* **RAW DATA**
——

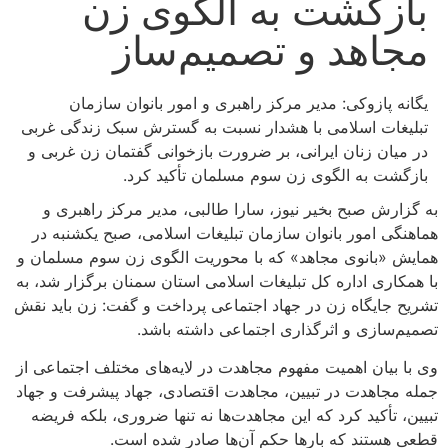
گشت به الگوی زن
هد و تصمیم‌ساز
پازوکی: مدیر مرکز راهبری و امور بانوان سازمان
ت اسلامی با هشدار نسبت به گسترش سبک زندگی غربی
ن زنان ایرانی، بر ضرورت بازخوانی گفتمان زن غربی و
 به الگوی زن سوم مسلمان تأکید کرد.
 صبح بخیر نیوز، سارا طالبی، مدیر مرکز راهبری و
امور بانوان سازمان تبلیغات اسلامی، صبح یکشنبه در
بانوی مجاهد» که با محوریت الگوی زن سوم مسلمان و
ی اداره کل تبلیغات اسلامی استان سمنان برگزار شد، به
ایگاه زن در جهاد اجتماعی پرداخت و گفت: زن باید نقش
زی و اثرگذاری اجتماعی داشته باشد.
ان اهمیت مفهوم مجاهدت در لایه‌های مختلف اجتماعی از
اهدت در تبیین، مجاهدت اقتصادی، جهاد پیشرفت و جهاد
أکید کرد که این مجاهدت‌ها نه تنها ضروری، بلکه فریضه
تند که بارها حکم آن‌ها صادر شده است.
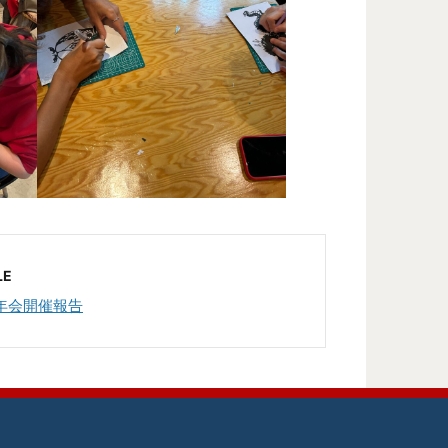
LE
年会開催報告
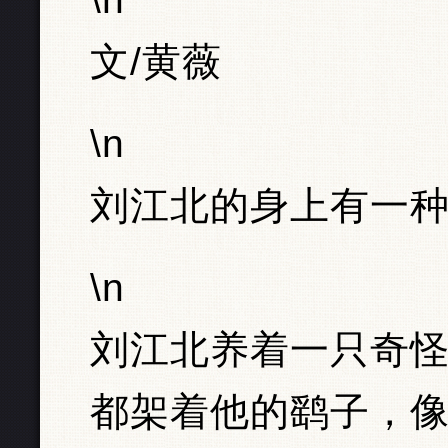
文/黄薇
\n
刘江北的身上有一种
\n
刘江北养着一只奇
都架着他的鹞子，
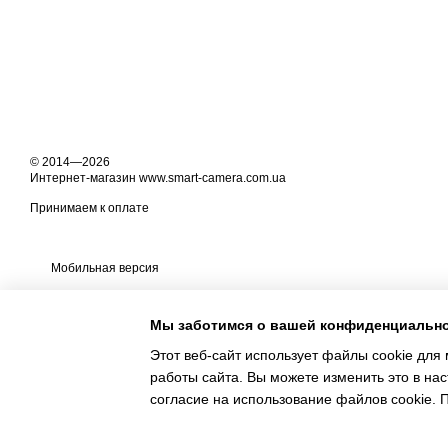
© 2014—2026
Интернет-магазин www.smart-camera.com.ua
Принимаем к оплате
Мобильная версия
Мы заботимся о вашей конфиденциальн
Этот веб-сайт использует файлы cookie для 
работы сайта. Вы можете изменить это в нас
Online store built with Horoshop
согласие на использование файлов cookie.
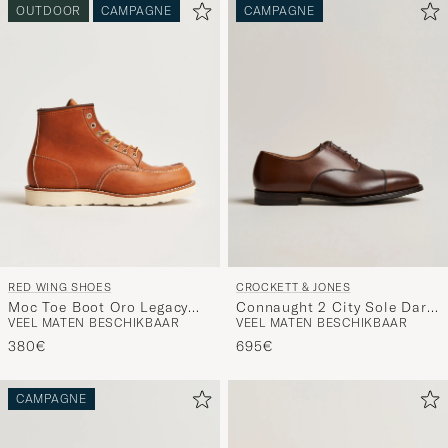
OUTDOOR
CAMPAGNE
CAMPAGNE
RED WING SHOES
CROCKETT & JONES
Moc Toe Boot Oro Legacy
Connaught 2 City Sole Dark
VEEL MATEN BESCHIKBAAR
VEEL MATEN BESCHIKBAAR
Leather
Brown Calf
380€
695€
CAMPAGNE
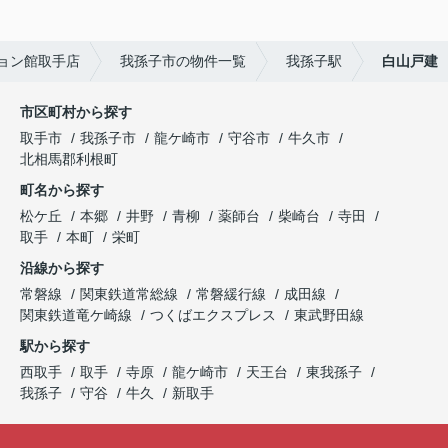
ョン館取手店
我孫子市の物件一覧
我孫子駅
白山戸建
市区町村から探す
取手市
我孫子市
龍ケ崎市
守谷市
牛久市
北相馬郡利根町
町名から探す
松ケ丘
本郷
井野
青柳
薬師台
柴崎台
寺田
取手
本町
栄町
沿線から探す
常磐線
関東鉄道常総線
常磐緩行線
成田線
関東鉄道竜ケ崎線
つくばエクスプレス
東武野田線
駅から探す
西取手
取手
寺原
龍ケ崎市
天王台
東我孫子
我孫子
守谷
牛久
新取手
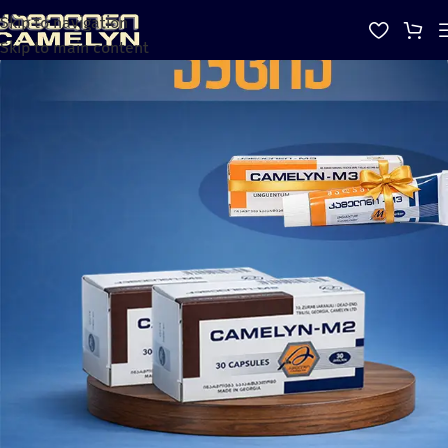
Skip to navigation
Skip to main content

——

Gather each line from the listing above that holds "راهبری".

* **EXERCISE OUTPUT**
پازوکی: مدیر مرکز راهبری و امور بانوان سازمان
 صبح بخیر نیوز، سارا طالبی، مدیر مرکز راهبری و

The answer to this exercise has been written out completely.